*** Opening Data provided ***
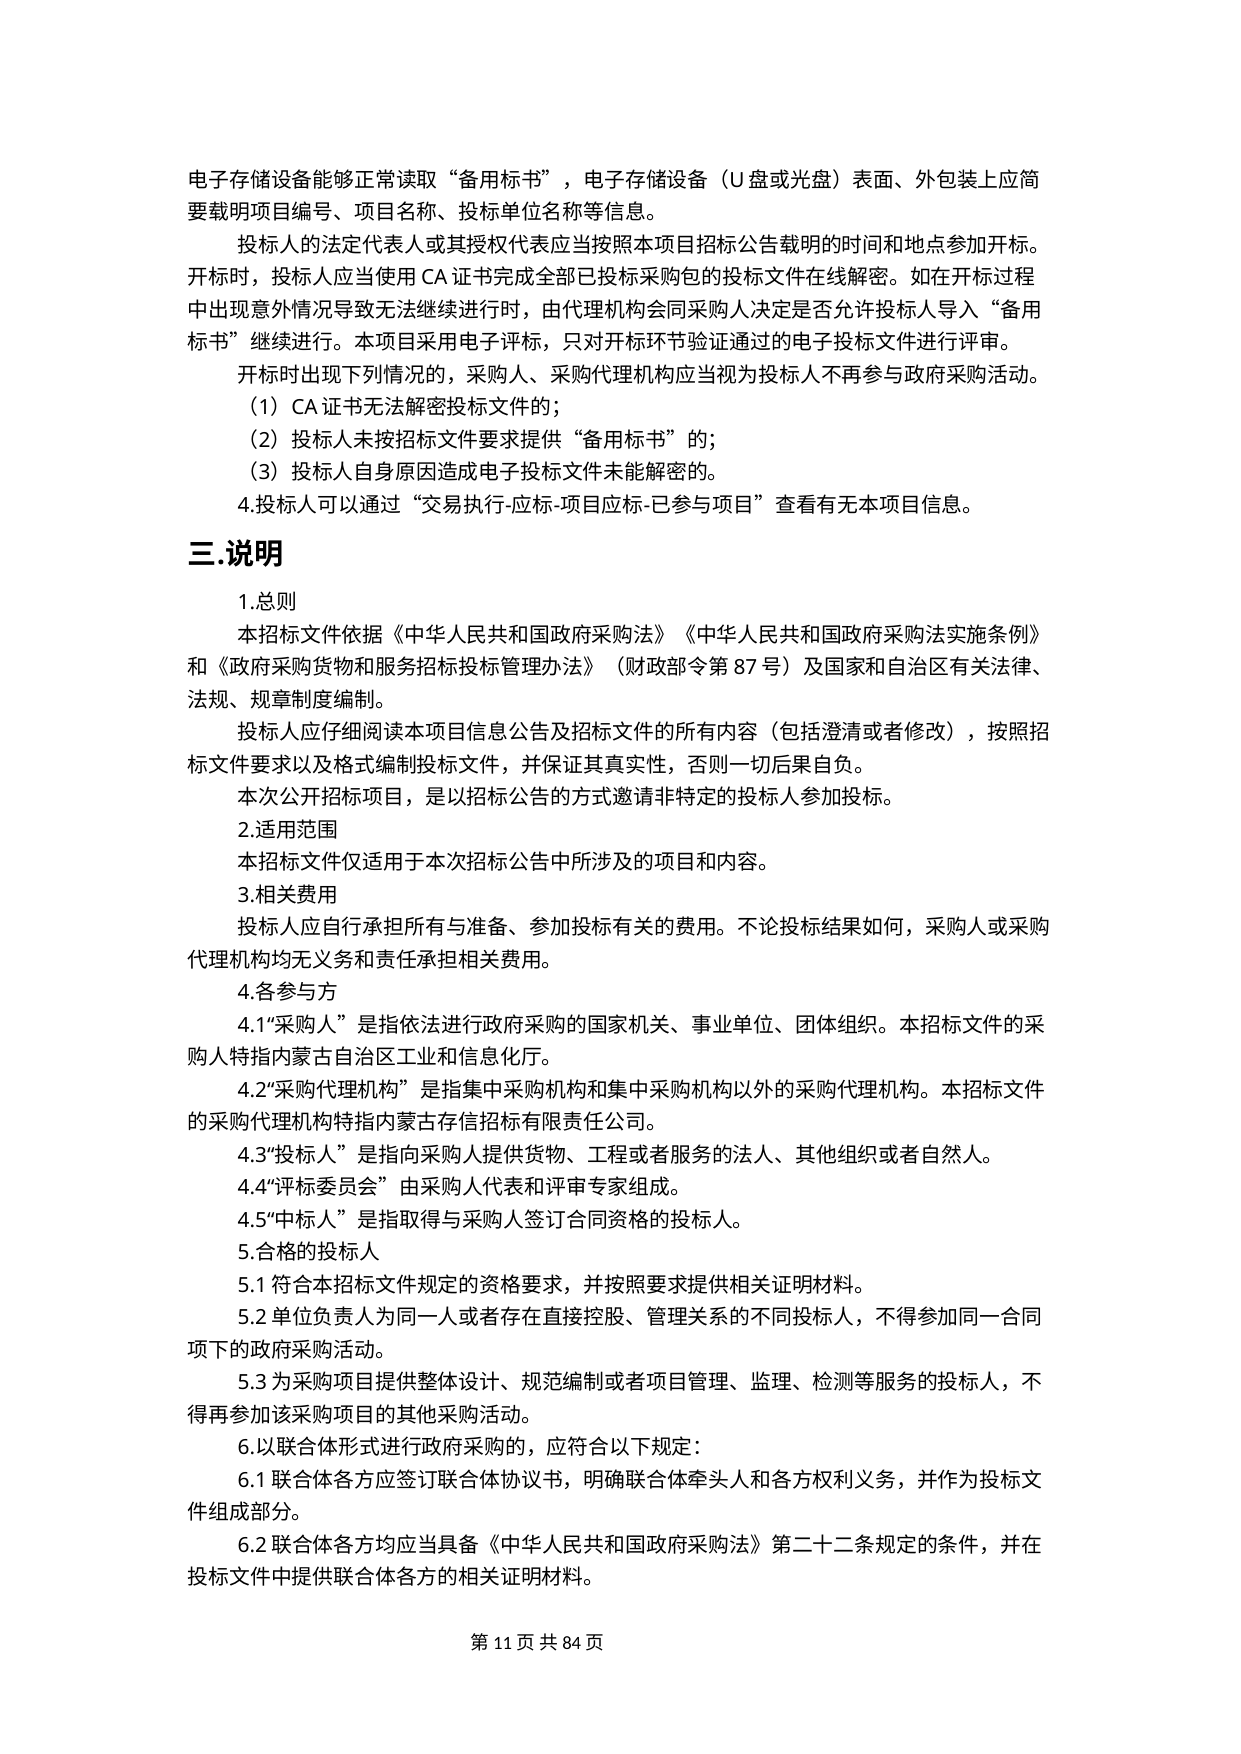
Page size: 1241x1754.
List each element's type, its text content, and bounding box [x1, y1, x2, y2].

text 投标人的法定代表人或其授权代表应当按照本项目招标公告载明的时间和地点参加开标。开标时，投标人应当使用CA证书完成全部已投标采购包的投标文件在线解密。如在开标过程中出现意外情况导致无法继续进行时，由代理机构会同采购人决定是否允许投标人导入“备用标书”继续进行。本项目采用电子评标，只对开标环节验证通过的电子投标文件进行评审。 [187, 227, 1053, 357]
text 4.2“采购代理机构”是指集中采购机构和集中采购机构以外的采购代理机构。本招标文件的采购代理机构特指内蒙古存信招标有限责任公司。 [187, 1072, 1053, 1137]
text 6.以联合体形式进行政府采购的，应符合以下规定： [187, 1429, 1053, 1462]
text 投标人应仔细阅读本项目信息公告及招标文件的所有内容（包括澄清或者修改），按照招标文件要求以及格式编制投标文件，并保证其真实性，否则一切后果自负。 [187, 714, 1053, 779]
text 开标时出现下列情况的，采购人、采购代理机构应当视为投标人不再参与政府采购活动。 [187, 357, 1053, 389]
text 5.1符合本招标文件规定的资格要求，并按照要求提供相关证明材料。 [187, 1267, 1053, 1299]
text 3.相关费用 [187, 877, 1053, 909]
text 6.2联合体各方均应当具备《中华人民共和国政府采购法》第二十二条规定的条件，并在投标文件中提供联合体各方的相关证明材料。 [187, 1527, 1053, 1592]
text （3）投标人自身原因造成电子投标文件未能解密的。 [187, 454, 1053, 487]
text 2.适用范围 [187, 812, 1053, 844]
text 4.1“采购人”是指依法进行政府采购的国家机关、事业单位、团体组织。本招标文件的采购人特指内蒙古自治区工业和信息化厅。 [187, 1007, 1053, 1072]
text 投标人应自行承担所有与准备、参加投标有关的费用。不论投标结果如何，采购人或采购代理机构均无义务和责任承担相关费用。 [187, 909, 1053, 974]
text 4.各参与方 [187, 974, 1053, 1007]
text 4.投标人可以通过“交易执行-应标-项目应标-已参与项目”查看有无本项目信息。 [187, 487, 1053, 519]
text 6.1联合体各方应签订联合体协议书，明确联合体牵头人和各方权利义务，并作为投标文件组成部分。 [187, 1462, 1053, 1527]
text 4.4“评标委员会”由采购人代表和评审专家组成。 [187, 1169, 1053, 1202]
text 三.说明 [187, 519, 1053, 584]
text 4.5“中标人”是指取得与采购人签订合同资格的投标人。 [187, 1202, 1053, 1234]
text 1.总则 [187, 584, 1053, 617]
text 本招标文件依据《中华人民共和国政府采购法》《中华人民共和国政府采购法实施条例》和《政府采购货物和服务招标投标管理办法》（财政部令第87号）及国家和自治区有关法律、法规、规章制度编制。 [187, 617, 1053, 714]
text 本招标文件仅适用于本次招标公告中所涉及的项目和内容。 [187, 844, 1053, 877]
text 5.3为采购项目提供整体设计、规范编制或者项目管理、监理、检测等服务的投标人，不得再参加该采购项目的其他采购活动。 [187, 1364, 1053, 1429]
text （1）CA证书无法解密投标文件的； [187, 389, 1053, 422]
text 本次公开招标项目，是以招标公告的方式邀请非特定的投标人参加投标。 [187, 779, 1053, 812]
text （2）投标人未按招标文件要求提供“备用标书”的； [187, 422, 1053, 454]
text 5.2单位负责人为同一人或者存在直接控股、管理关系的不同投标人，不得参加同一合同项下的政府采购活动。 [187, 1299, 1053, 1364]
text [187, 162, 1053, 227]
text 4.3“投标人”是指向采购人提供货物、工程或者服务的法人、其他组织或者自然人。 [187, 1137, 1053, 1169]
text 5.合格的投标人 [187, 1234, 1053, 1267]
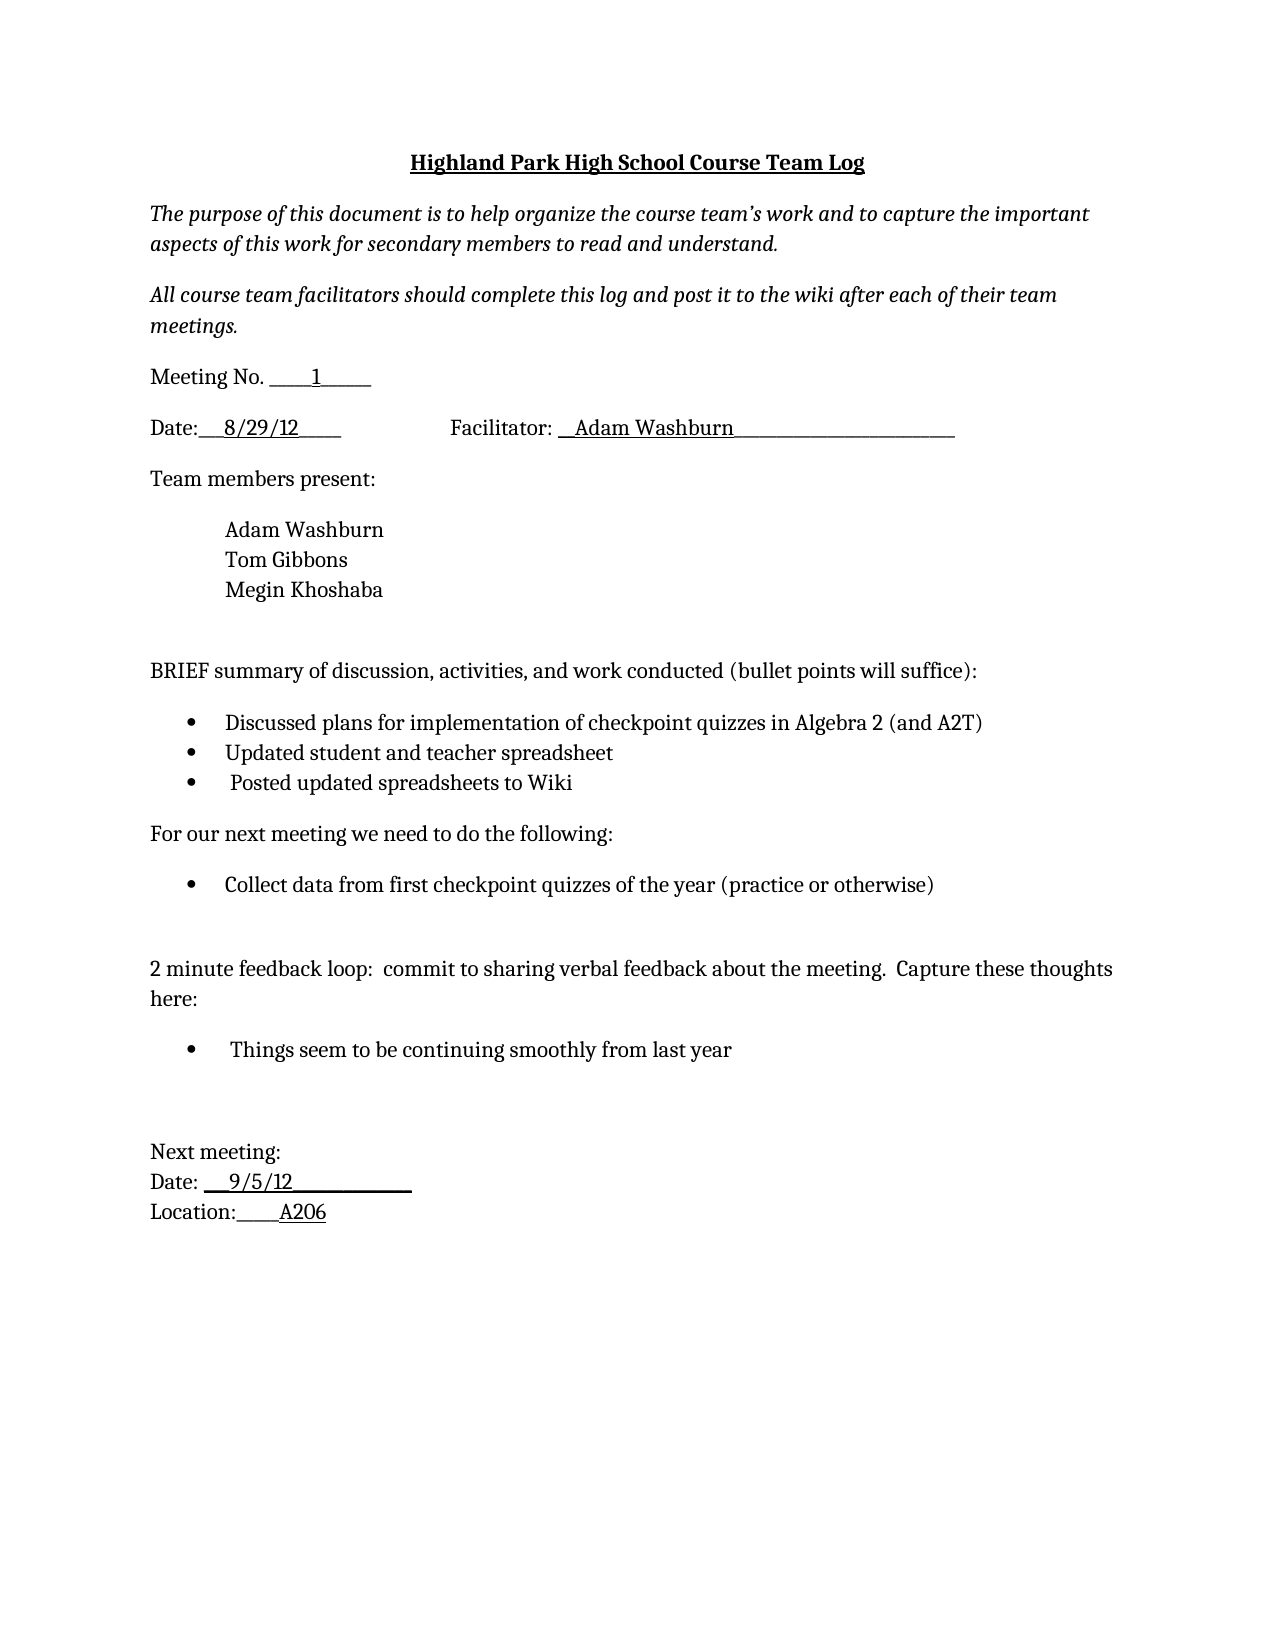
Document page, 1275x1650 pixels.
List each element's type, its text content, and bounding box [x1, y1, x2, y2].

list Updated student and teacher spreadsheet [187, 739, 1125, 766]
list Megin Khoshaba [225, 577, 1125, 603]
list Posted updated spreadsheets to Wiki [187, 770, 1125, 796]
text For our next meeting we need to do the following: [150, 821, 1125, 847]
list Collect data from first checkpoint quizzes of the year (practice or otherwise) [187, 872, 1125, 930]
text BRIEF summary of discussion, activities, and work conducted (bullet points will suffice): [150, 658, 1125, 685]
list Discussed plans for implementation of checkpoint quizzes in Algebra 2 (and A2T) [187, 709, 1125, 736]
text Meeting No. _____1______ [150, 363, 1125, 390]
text 2 minute feedback loop: commit to sharing verbal feedback about the meeting. Capture these thoughts here: [150, 955, 1125, 1012]
list Adam Washburn Tom Gibbons [225, 517, 1125, 573]
text Date:___8/29/12_____ Facilitator: __Adam Washburn__________________________ [150, 414, 1125, 441]
text Team members present: [150, 466, 1125, 492]
text Next meeting: Date: ___9/5/12______________ Location:_____A206 [150, 1139, 1125, 1226]
list Things seem to be continuing smoothly from last year [187, 1037, 1125, 1063]
text The purpose of this document is to help organize the course team’s work and to capture the important aspects of this work for secondary members to read and understand. [150, 201, 1125, 258]
text All course team facilitators should complete this log and post it to the wiki after each of their team meetings. [150, 282, 1125, 339]
text Highland Park High School Course Team Log [150, 150, 1125, 176]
*** Closing Data provided ***
> **Your objective**
Only the text of the records belongs in your answer, repeated exactly; the pictures stay out.

> **Worked solution**
Page size: 1241x1754.
List each element's type, its text content, and bounding box [x1, y1, x2, y2].

text 投标人的法定代表人或其授权代表应当按照本项目招标公告载明的时间和地点参加开标。开标时，投标人应当使用CA证书完成全部已投标采购包的投标文件在线解密。如在开标过程中出现意外情况导致无法继续进行时，由代理机构会同采购人决定是否允许投标人导入“备用标书”继续进行。本项目采用电子评标，只对开标环节验证通过的电子投标文件进行评审。 [187, 227, 1053, 357]
text 4.2“采购代理机构”是指集中采购机构和集中采购机构以外的采购代理机构。本招标文件的采购代理机构特指内蒙古存信招标有限责任公司。 [187, 1072, 1053, 1137]
text 6.以联合体形式进行政府采购的，应符合以下规定： [187, 1429, 1053, 1462]
text 投标人应仔细阅读本项目信息公告及招标文件的所有内容（包括澄清或者修改），按照招标文件要求以及格式编制投标文件，并保证其真实性，否则一切后果自负。 [187, 714, 1053, 779]
text 开标时出现下列情况的，采购人、采购代理机构应当视为投标人不再参与政府采购活动。 [187, 357, 1053, 389]
text 5.1符合本招标文件规定的资格要求，并按照要求提供相关证明材料。 [187, 1267, 1053, 1299]
text 3.相关费用 [187, 877, 1053, 909]
text 6.2联合体各方均应当具备《中华人民共和国政府采购法》第二十二条规定的条件，并在投标文件中提供联合体各方的相关证明材料。 [187, 1527, 1053, 1592]
text （3）投标人自身原因造成电子投标文件未能解密的。 [187, 454, 1053, 487]
text 2.适用范围 [187, 812, 1053, 844]
text 4.1“采购人”是指依法进行政府采购的国家机关、事业单位、团体组织。本招标文件的采购人特指内蒙古自治区工业和信息化厅。 [187, 1007, 1053, 1072]
text 投标人应自行承担所有与准备、参加投标有关的费用。不论投标结果如何，采购人或采购代理机构均无义务和责任承担相关费用。 [187, 909, 1053, 974]
text 4.各参与方 [187, 974, 1053, 1007]
text 4.投标人可以通过“交易执行-应标-项目应标-已参与项目”查看有无本项目信息。 [187, 487, 1053, 519]
text 6.1联合体各方应签订联合体协议书，明确联合体牵头人和各方权利义务，并作为投标文件组成部分。 [187, 1462, 1053, 1527]
text 4.4“评标委员会”由采购人代表和评审专家组成。 [187, 1169, 1053, 1202]
text 三.说明 [187, 519, 1053, 584]
text 4.5“中标人”是指取得与采购人签订合同资格的投标人。 [187, 1202, 1053, 1234]
text 1.总则 [187, 584, 1053, 617]
text 本招标文件依据《中华人民共和国政府采购法》《中华人民共和国政府采购法实施条例》和《政府采购货物和服务招标投标管理办法》（财政部令第87号）及国家和自治区有关法律、法规、规章制度编制。 [187, 617, 1053, 714]
text 本招标文件仅适用于本次招标公告中所涉及的项目和内容。 [187, 844, 1053, 877]
text 5.3为采购项目提供整体设计、规范编制或者项目管理、监理、检测等服务的投标人，不得再参加该采购项目的其他采购活动。 [187, 1364, 1053, 1429]
text （1）CA证书无法解密投标文件的； [187, 389, 1053, 422]
text 本次公开招标项目，是以招标公告的方式邀请非特定的投标人参加投标。 [187, 779, 1053, 812]
text （2）投标人未按招标文件要求提供“备用标书”的； [187, 422, 1053, 454]
text 5.2单位负责人为同一人或者存在直接控股、管理关系的不同投标人，不得参加同一合同项下的政府采购活动。 [187, 1299, 1053, 1364]
text [187, 162, 1053, 227]
text 4.3“投标人”是指向采购人提供货物、工程或者服务的法人、其他组织或者自然人。 [187, 1137, 1053, 1169]
text 5.合格的投标人 [187, 1234, 1053, 1267]
Document page, 1275x1650 pixels.
List each element's type, its text content, and bounding box [x1, y1, x2, y2].

list Updated student and teacher spreadsheet [187, 739, 1125, 766]
list Megin Khoshaba [225, 577, 1125, 603]
list Posted updated spreadsheets to Wiki [187, 770, 1125, 796]
text For our next meeting we need to do the following: [150, 821, 1125, 847]
list Collect data from first checkpoint quizzes of the year (practice or otherwise) [187, 872, 1125, 930]
text BRIEF summary of discussion, activities, and work conducted (bullet points will suffice): [150, 658, 1125, 685]
list Discussed plans for implementation of checkpoint quizzes in Algebra 2 (and A2T) [187, 709, 1125, 736]
text Meeting No. _____1______ [150, 363, 1125, 390]
text 2 minute feedback loop: commit to sharing verbal feedback about the meeting. Capture these thoughts here: [150, 955, 1125, 1012]
list Adam Washburn Tom Gibbons [225, 517, 1125, 573]
text Date:___8/29/12_____ Facilitator: __Adam Washburn__________________________ [150, 414, 1125, 441]
text Team members present: [150, 466, 1125, 492]
text Next meeting: Date: ___9/5/12______________ Location:_____A206 [150, 1139, 1125, 1226]
list Things seem to be continuing smoothly from last year [187, 1037, 1125, 1063]
text The purpose of this document is to help organize the course team’s work and to capture the important aspects of this work for secondary members to read and understand. [150, 201, 1125, 258]
text All course team facilitators should complete this log and post it to the wiki after each of their team meetings. [150, 282, 1125, 339]
text Highland Park High School Course Team Log [150, 150, 1125, 176]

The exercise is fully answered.